(Beginning of DATA SECTION)

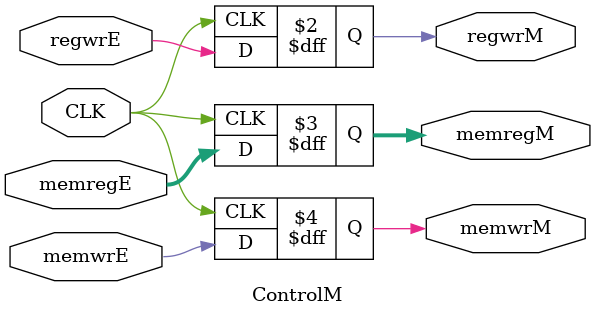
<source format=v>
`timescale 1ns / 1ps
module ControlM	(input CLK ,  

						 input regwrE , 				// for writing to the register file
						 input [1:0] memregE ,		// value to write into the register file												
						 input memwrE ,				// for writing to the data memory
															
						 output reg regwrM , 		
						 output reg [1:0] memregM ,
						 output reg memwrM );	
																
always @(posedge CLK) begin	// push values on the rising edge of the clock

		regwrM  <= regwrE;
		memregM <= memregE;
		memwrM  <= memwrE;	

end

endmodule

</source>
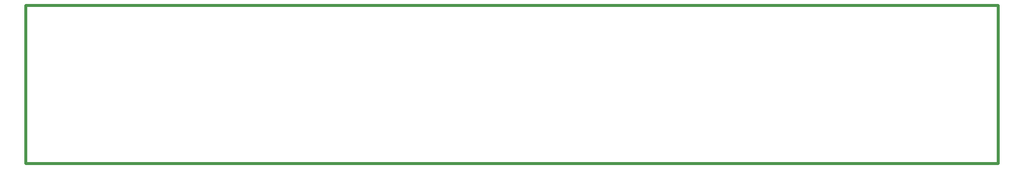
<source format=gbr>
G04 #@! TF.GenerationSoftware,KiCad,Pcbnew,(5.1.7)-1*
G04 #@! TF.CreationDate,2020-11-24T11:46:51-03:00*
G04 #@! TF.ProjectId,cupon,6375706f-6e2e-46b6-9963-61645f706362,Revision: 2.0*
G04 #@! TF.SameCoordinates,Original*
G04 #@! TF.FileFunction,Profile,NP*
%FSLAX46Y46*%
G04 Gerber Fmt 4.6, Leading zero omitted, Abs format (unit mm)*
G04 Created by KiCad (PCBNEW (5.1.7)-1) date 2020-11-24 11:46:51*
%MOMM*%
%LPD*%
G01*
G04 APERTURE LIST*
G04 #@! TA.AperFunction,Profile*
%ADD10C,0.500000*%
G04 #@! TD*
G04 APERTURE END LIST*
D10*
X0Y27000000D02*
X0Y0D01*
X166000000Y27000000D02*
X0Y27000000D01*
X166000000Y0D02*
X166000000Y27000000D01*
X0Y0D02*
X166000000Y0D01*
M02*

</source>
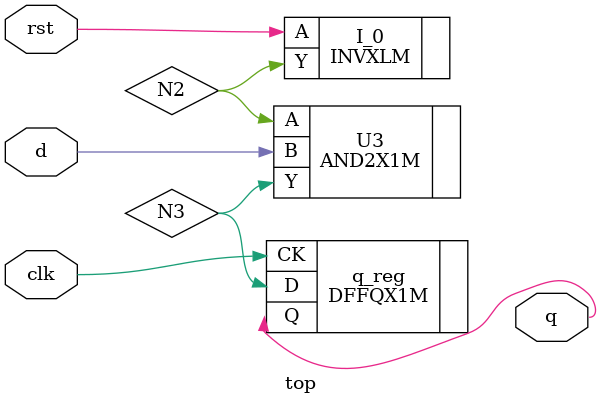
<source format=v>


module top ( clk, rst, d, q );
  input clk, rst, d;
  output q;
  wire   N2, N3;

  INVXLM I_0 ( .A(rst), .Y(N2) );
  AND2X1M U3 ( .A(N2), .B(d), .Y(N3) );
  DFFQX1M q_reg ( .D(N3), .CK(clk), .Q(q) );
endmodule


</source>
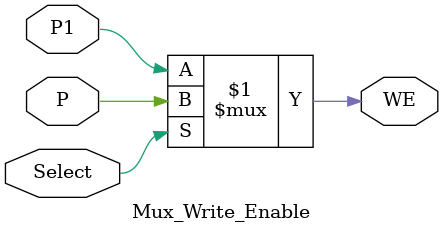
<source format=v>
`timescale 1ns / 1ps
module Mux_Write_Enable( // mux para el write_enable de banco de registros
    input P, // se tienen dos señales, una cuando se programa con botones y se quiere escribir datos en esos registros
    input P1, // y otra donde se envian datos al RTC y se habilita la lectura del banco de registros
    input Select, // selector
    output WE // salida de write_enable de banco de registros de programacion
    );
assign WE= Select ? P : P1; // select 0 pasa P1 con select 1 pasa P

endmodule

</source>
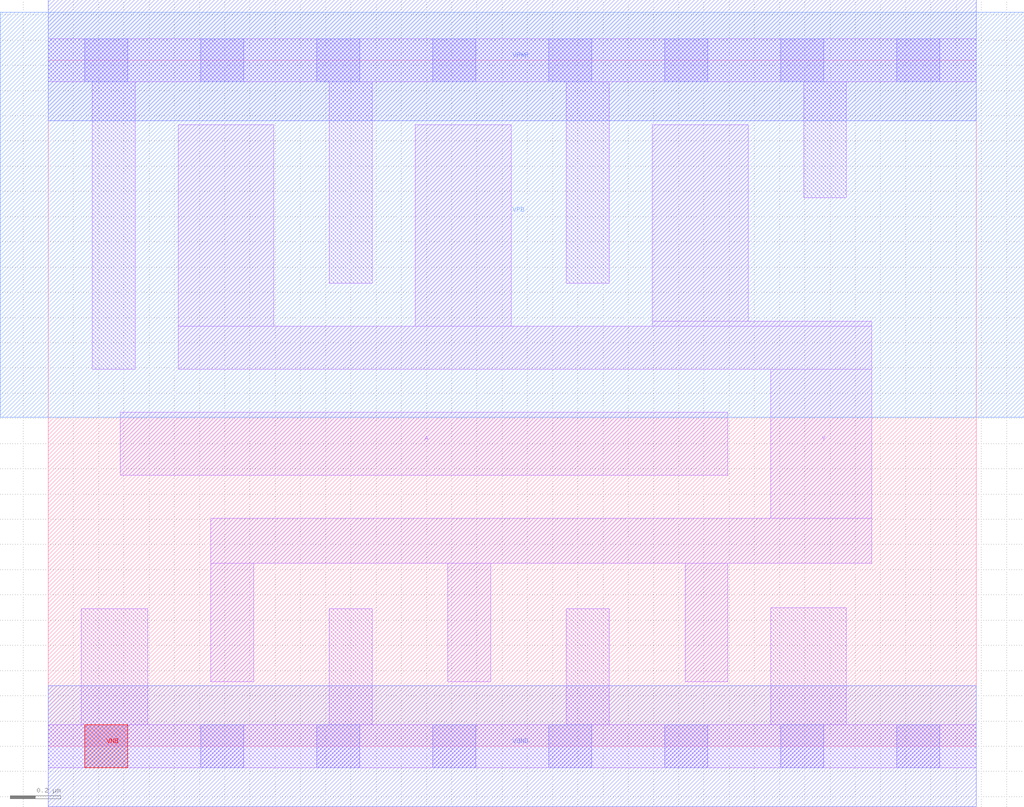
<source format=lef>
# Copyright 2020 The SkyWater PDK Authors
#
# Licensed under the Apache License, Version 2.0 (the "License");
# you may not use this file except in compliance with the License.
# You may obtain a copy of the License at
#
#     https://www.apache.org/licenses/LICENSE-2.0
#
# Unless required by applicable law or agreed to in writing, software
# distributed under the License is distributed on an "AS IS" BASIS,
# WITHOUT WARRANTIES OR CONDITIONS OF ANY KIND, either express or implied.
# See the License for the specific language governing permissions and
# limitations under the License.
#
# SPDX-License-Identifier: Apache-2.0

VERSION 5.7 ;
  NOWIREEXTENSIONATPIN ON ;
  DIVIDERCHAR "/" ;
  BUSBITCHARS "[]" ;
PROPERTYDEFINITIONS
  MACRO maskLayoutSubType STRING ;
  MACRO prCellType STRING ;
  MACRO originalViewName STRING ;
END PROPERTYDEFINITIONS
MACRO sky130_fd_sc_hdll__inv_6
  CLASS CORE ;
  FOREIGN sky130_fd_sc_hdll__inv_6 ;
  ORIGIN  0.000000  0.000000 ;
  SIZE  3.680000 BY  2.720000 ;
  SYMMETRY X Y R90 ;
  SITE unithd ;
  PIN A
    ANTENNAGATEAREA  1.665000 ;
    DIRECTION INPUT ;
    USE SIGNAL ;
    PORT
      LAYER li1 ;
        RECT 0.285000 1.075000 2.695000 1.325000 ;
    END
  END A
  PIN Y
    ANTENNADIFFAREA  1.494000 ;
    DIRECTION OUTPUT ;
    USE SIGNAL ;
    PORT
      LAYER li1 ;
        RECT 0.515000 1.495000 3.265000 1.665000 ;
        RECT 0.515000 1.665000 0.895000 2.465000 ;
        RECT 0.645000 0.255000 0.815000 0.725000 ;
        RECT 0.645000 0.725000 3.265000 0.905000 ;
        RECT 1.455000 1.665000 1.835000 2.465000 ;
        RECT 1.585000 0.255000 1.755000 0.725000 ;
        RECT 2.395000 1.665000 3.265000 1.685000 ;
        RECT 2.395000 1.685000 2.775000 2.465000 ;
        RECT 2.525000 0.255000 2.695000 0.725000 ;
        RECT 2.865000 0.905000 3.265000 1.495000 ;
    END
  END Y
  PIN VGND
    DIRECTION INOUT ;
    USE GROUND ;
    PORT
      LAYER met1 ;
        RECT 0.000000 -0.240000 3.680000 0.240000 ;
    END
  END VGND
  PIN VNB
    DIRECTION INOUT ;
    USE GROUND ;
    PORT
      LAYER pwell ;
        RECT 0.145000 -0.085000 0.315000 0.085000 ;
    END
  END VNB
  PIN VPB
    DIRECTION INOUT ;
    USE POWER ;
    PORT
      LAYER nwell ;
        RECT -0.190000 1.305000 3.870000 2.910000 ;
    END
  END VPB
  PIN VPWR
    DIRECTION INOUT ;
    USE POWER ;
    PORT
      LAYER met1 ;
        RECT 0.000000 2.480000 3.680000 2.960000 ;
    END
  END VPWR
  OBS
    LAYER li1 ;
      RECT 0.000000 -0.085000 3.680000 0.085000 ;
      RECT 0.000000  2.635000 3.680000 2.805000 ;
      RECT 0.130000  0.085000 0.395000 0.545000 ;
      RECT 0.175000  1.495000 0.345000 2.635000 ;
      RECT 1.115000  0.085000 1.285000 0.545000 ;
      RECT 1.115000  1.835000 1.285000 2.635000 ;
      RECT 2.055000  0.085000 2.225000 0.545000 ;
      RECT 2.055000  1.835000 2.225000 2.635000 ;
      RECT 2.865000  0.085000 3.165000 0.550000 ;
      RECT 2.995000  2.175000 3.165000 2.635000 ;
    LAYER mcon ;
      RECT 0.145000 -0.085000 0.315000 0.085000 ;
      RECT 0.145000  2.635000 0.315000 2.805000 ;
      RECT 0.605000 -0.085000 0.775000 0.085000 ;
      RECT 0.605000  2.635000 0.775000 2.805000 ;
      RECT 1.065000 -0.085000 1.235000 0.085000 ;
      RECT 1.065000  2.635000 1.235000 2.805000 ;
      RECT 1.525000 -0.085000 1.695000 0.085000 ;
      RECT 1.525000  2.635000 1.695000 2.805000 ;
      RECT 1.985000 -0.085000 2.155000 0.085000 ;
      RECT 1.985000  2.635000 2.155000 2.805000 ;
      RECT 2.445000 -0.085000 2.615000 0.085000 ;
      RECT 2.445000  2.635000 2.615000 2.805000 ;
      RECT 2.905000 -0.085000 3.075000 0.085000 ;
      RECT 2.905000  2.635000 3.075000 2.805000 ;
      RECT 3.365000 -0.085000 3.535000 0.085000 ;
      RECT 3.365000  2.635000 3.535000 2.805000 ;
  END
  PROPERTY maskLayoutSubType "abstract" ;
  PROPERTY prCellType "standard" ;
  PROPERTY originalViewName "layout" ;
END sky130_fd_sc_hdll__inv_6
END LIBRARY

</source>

(End of DATA SECTION)
(Beginning of DATA SECTION)

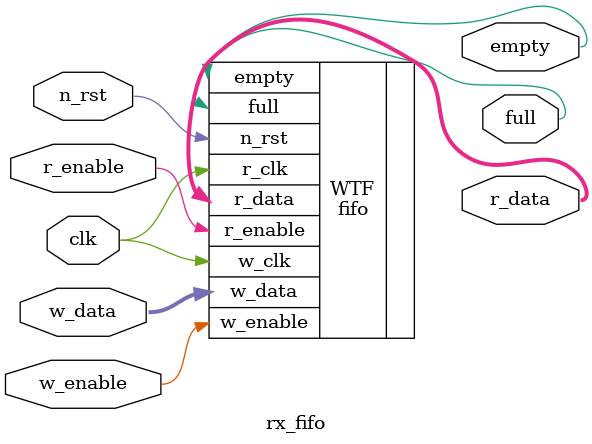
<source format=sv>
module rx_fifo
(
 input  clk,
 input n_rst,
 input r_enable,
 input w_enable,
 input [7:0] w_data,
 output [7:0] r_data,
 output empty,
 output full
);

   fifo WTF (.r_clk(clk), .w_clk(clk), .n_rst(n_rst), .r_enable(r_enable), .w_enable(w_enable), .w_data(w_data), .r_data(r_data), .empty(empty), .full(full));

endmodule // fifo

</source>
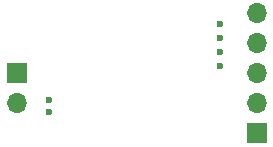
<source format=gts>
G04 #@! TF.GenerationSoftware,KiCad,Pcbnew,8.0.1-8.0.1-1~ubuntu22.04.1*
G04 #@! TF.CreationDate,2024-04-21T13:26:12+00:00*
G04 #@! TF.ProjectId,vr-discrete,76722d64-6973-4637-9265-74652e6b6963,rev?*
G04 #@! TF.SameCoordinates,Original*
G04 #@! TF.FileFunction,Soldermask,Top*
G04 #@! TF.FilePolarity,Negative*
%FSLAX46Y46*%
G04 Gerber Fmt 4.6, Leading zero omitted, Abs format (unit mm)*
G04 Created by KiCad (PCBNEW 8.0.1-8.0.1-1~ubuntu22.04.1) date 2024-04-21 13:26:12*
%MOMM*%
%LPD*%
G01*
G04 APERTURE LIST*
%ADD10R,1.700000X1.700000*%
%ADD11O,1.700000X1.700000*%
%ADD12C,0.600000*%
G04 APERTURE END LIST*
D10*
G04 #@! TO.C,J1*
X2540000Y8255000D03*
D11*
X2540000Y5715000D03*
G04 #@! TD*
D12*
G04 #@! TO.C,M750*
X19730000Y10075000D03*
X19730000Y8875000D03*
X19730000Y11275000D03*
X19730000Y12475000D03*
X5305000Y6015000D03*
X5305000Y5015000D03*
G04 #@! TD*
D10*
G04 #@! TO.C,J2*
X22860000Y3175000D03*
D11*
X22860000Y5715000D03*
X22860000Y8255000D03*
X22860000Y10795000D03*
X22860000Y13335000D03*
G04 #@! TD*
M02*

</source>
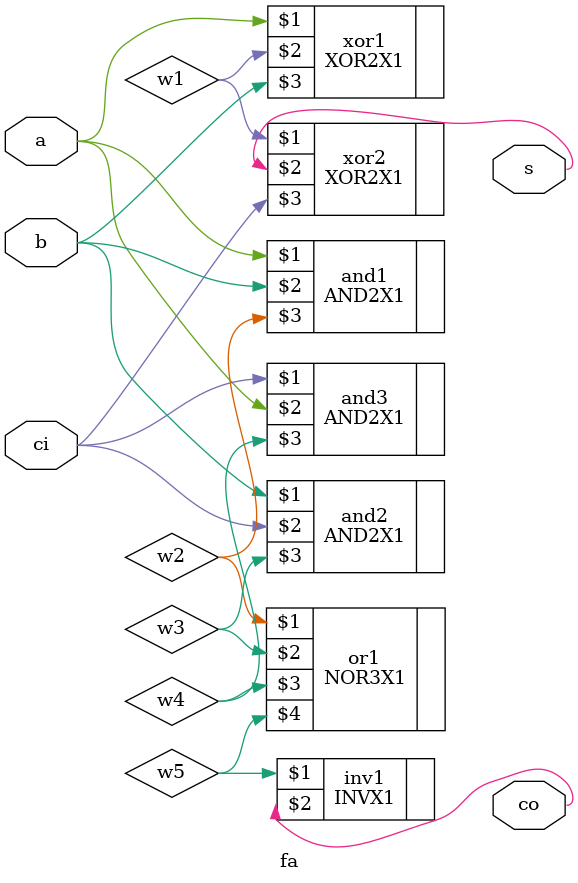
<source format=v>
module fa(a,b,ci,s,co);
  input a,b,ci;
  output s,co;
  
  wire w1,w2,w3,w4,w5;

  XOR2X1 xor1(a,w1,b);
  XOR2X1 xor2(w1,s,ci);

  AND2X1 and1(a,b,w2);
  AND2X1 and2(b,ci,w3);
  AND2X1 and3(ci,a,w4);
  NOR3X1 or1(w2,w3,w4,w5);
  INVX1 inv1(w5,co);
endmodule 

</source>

(End of DATA SECTION)

◆ EXERCISE DETAILS
Among the lines above, return those that hold the word "prCellType".

◆ EXERCISE ANSWER
  MACRO prCellType STRING ;
  PROPERTY prCellType "standard" ;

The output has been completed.